Many transformative discoveries did not emerge from exhaustive searches within established spaces. They emerged because anomalous behaviour was allowed to persist long enough to be examined.

Automation and the disappearance of mess

Autonomous and AI-driven laboratories are typically engineered to be clean, reproducible, safe, and efficient. These are sensible and often necessary goals. However, they are also anti-correlated with certain forms of discovery. Systems optimised for throughput converge quickly. Systems optimised for convergence suppress drift. Systems optimised to eliminate error rarely tolerate procedural or environmental failure.

In contexts where the objective is clear, this is desirable. When optimisation is mistaken for discovery, progress may accelerate even as understanding stagnates. When experiments are tightly controlled and evaluated exclusively against predefined criteria, there is little opportunity for unexpected behaviour to acquire significance.

The shrinking role of noticing

Discovery has never consisted solely of data generation. It has also depended on noticing when something unexpected has occurred and deciding that it might matter. Humans do more than notice anomalies; they supply new concepts when the old ones fail.
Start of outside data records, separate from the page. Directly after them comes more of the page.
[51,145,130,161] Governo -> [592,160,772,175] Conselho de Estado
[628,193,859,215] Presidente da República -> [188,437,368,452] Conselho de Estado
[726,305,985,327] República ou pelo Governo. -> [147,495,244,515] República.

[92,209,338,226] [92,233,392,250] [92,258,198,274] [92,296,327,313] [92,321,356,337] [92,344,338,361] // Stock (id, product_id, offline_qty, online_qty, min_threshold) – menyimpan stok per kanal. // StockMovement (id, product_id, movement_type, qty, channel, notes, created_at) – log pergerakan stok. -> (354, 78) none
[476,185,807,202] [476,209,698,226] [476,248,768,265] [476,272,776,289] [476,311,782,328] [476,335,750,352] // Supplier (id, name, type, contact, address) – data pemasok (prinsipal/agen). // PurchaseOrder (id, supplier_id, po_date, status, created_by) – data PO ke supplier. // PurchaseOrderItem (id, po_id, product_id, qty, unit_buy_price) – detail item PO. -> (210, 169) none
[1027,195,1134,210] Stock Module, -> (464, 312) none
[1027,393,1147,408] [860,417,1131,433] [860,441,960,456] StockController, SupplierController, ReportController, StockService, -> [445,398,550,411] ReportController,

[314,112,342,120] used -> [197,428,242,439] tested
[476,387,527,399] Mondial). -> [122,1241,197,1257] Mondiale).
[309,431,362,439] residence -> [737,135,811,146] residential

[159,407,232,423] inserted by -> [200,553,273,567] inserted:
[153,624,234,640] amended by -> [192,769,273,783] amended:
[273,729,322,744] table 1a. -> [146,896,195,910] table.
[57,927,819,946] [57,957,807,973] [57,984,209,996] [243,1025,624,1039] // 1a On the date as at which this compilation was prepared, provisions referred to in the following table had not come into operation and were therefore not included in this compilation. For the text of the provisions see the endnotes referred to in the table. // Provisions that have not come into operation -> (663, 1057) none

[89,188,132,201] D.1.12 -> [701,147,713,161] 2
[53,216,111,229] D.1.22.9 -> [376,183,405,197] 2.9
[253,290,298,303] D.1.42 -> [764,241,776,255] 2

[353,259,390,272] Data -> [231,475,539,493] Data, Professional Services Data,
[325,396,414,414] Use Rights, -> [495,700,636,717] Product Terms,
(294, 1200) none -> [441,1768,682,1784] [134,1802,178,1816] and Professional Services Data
Automated systems, by contrast, excel at consistency. They do not register surprise unless surprise has been explicitly encoded as a metric. As more exploratory work is delegated to machines, the human role shifts from observer to supervisor, reducing opportunities for delayed recognition and reinterpretation.

A question of balance, not rejection

This is not an argument against automation or AI in science. These tools are indispensable for many classes of problems and have already transformed what is experimentally accessible. The concern arises when optimisation becomes the dominant mode of exploration, and when efficiency is conflated with understanding.  In this shift, interpolation within known spaces increasingly stands in for discovery itself.

Scientific progress depends on a balance between control and exposure, but current incentives systematically favour control. Control enables reproducibility and application. Exposure allows systems to behave in ways that were not anticipated. If discovery pipelines are optimised exclusively for control, they may become increasingly effective while simultaneously narrowing the range of phenomena that can be observed.

Making room for the unexpected

An alternative is not a rejection of automation, but a plurality of discovery modes. Alongside highly targeted, task-oriented platforms, there may be value in deliberately under-optimised systems. Experiments allowed to age, drift, and degrade. Pipelines that preserve anomalies rather than deleting them. Human involvement focused less on micromanagement and more on noticing and contextualising unexpected outcomes.

Such systems may appear inefficient by conventional metrics. Their value often becomes apparent only retrospectively. Historically, however, these conditions have played a disproportionate role in generating new categories of understanding.

Looking forward

As AI-driven discovery systems continue to mature, the relevant question may not be how efficiently they can explore predefined spaces, but whether scientific practice remains capable of recognising when those spaces are no longer sufficient. In practice, most AI systems do not explore the unknown. They interpolate aggressively within what is already known, formalised, and measurable. More provocatively, this raises the possibility that AI is not narrowing discovery so much as amplifying an academic system that had already begun to reward interpolation within accepted frames. Progress may accelerate, but the space of what can be discovered may quietly contract.